Shale's Public Enemy No. 1 Says Short the Permian and Eagle Ford
(Bloomberg) -- The geologist who earned the wrath of shale drillers a decade ago with forecasts that natural gas was about to run out is now warning that the Permian Basin has just seven years of proven oil reserves left.
Arthur Berman, a former Amoco scientist who now works as an industry consultant near Houston, said the Permian region of Texas and New Mexico that currently pumps more oil than any other North American field won’t last for long. And the Eagle Ford shale about 350 miles (560 kilometers) away in South Texas isn’t looking good either.
Berman’s grim outlook, based on analyses of reserves and production data from more than a dozen prominent shale drillers, flies in the face predictions from the U.S. Energy Department, Chevron Corp. and others that the Permian is becoming one of the dominant forces in global crude markets.
Permian output already exceeds that of three-fourths of OPEC members.
“The best years are behind us,” Berman told a gathering of engineers, geologists, lawyers and financiers at the Texas Energy Council’s annual gathering in Dallas on Thursday. “The growth is done.”
Berman came to prominence as a shale skeptic and peak-oil advocate during the first decade of the new century, when intensive fracking and sideways drilling techniques were just beginning to unlock vast reserves of gas from shale fields in Texas and Louisiana. At the time, his dire warnings that shale gas was mostly hype drew the ire of fracking pioneers including Devon Energy Corp. and Chesapeake Energy Corp.
In 2009, Devon’s exploration chief Dave Hager -- who has since risen to CEO -- published an op-ed piece in an Oklahoma City newspaper to refute Berman’s thesis.
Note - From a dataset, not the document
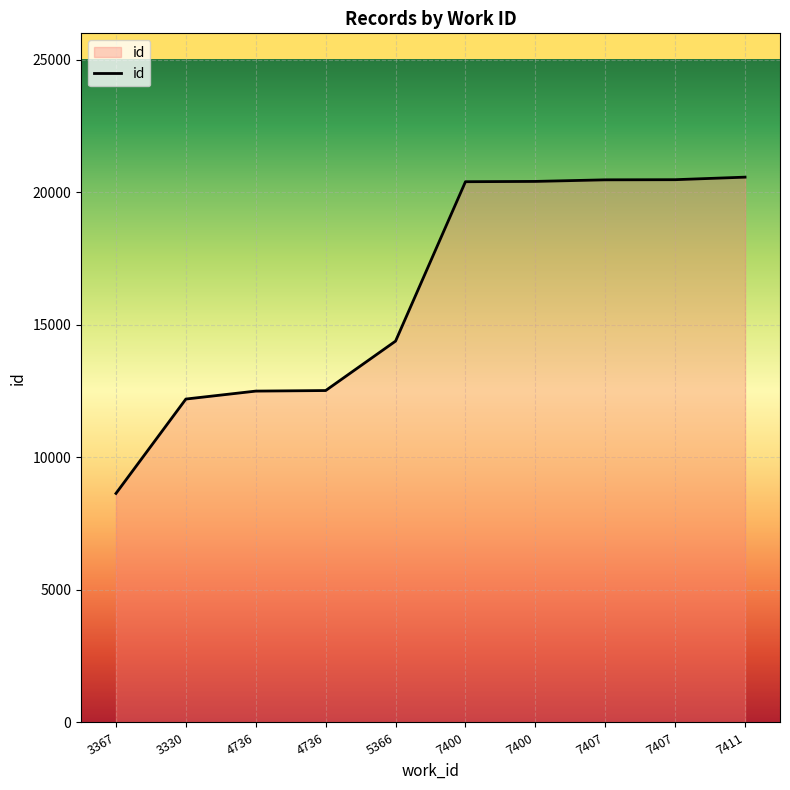

What is the difference between the second highest and second lowest values?

8276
In it, Hager likened shale to a World Series-winning home run and said Berman “is in the stands speculating on whether the slugger is on steroids.”
Berman on Thursday said investors banking on shale fields to make major contributions to future global crude supplies will be disappointed: “The reserves are respectable but they ain’t great and ain’t going to save the world.”
Still, he hasn’t sold the stock of shale driller EOG Resources Inc. that he inherited from his deceased father “because they’re a pretty good company.”
His parting advice to the assembled was, “Conserve what you’ve got, learn to live with less, open your eyes and enjoy the rest of your day.” No one participated in the Q and A session.